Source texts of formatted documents

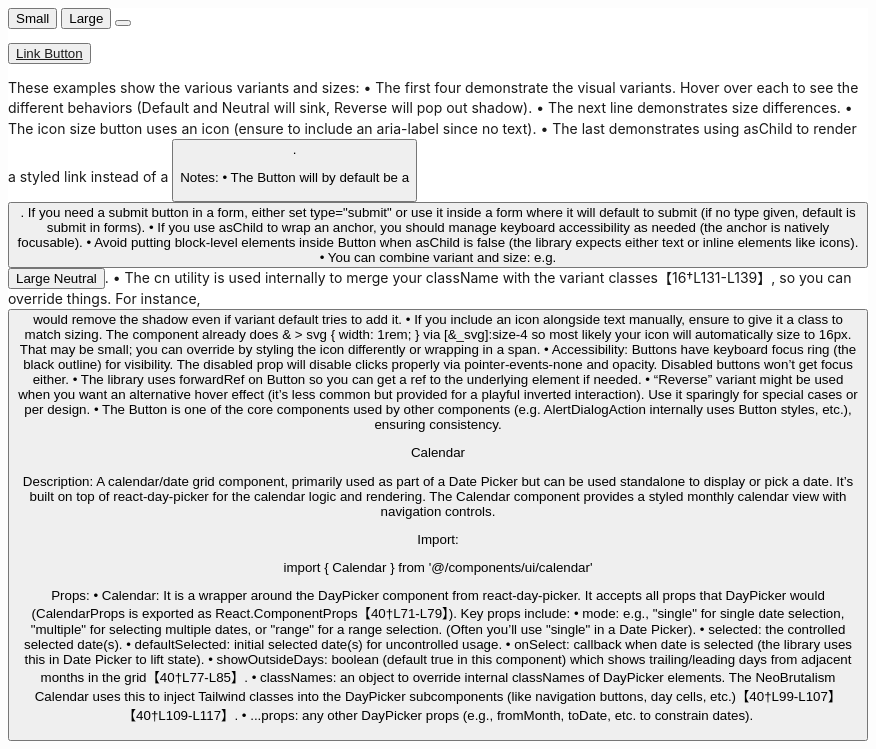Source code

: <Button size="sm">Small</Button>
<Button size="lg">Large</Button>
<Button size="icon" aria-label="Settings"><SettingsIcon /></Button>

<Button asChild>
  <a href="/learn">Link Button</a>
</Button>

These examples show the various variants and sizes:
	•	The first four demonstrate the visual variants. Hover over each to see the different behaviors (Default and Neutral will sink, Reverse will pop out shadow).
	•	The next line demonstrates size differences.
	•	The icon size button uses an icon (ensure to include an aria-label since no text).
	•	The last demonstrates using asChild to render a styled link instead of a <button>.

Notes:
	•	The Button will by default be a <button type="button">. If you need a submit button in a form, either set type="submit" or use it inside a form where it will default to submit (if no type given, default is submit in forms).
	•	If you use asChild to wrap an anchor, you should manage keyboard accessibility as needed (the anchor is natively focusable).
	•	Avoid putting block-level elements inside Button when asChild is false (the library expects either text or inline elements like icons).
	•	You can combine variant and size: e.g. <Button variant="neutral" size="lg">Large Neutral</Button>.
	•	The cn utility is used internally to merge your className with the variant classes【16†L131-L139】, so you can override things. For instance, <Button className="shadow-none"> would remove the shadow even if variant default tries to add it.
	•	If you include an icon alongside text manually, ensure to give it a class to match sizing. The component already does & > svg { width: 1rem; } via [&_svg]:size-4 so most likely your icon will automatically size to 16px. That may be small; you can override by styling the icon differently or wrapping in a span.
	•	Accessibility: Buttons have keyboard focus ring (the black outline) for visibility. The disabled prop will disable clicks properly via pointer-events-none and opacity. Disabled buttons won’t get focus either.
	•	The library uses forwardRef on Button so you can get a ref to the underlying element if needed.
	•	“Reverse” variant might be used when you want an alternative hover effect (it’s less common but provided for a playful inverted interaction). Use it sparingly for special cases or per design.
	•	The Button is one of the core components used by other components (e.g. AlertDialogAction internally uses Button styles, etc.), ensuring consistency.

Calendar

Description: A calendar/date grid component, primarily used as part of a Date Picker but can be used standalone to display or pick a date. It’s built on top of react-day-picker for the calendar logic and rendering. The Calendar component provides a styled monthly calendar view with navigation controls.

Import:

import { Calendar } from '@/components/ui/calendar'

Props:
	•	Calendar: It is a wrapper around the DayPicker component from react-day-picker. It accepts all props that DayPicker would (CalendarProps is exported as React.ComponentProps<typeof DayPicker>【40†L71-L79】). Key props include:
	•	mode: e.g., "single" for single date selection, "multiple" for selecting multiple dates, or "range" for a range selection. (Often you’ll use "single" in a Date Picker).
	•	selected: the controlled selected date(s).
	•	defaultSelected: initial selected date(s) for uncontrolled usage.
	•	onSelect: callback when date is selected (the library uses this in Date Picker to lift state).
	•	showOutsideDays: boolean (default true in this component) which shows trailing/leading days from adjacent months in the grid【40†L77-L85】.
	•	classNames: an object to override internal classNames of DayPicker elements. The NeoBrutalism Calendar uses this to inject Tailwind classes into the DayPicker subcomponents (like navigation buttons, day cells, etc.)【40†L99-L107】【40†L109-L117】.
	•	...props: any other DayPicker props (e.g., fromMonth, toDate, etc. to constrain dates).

---

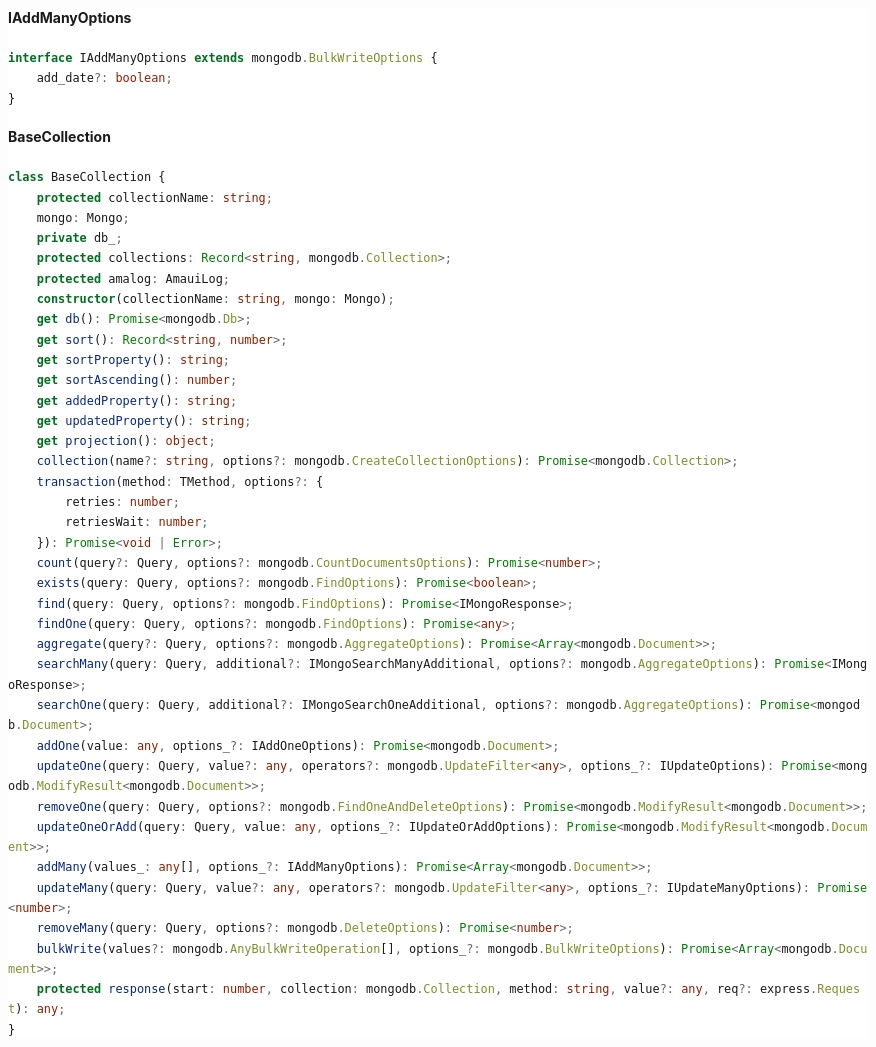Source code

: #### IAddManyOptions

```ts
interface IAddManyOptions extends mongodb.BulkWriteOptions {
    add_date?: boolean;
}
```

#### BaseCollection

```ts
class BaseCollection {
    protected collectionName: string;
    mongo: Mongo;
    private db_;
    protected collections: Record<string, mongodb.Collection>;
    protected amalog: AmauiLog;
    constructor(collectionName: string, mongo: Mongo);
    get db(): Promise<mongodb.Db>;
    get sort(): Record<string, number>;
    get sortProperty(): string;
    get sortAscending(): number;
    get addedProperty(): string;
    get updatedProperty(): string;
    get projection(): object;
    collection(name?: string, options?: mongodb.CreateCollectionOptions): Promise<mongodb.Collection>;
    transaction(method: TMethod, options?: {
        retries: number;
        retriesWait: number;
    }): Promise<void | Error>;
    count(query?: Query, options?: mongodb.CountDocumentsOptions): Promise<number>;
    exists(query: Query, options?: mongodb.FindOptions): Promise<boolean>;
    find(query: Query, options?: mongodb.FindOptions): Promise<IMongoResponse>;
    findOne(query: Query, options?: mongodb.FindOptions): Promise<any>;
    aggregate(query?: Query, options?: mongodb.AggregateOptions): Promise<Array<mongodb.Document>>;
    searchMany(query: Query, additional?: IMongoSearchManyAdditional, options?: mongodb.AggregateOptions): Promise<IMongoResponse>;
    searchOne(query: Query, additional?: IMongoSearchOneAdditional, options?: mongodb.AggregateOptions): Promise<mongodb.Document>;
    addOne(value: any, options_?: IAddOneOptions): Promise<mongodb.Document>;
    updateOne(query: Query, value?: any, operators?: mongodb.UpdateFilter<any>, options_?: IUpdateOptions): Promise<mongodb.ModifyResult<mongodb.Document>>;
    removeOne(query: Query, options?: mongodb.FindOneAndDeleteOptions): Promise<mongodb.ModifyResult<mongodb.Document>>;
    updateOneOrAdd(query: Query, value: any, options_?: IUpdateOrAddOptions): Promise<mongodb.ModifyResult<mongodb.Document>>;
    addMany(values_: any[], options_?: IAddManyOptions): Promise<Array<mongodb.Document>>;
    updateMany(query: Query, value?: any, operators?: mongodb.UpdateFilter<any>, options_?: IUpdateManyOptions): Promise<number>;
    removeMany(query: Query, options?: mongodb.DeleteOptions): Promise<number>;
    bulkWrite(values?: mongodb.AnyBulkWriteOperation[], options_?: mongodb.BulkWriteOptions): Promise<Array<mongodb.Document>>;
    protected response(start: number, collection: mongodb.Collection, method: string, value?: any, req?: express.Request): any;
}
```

What is required. Each line of the data that contains "buttons" belongs in the answer.

Your solution.
	•	Accessibility: Buttons have keyboard focus ring (the black outline) for visibility. The disabled prop will disable clicks properly via pointer-events-none and opacity. Disabled buttons won’t get focus either.
	•	classNames: an object to override internal classNames of DayPicker elements. The NeoBrutalism Calendar uses this to inject Tailwind classes into the DayPicker subcomponents (like navigation buttons, day cells, etc.)【40†L99-L107】【40†L109-L117】.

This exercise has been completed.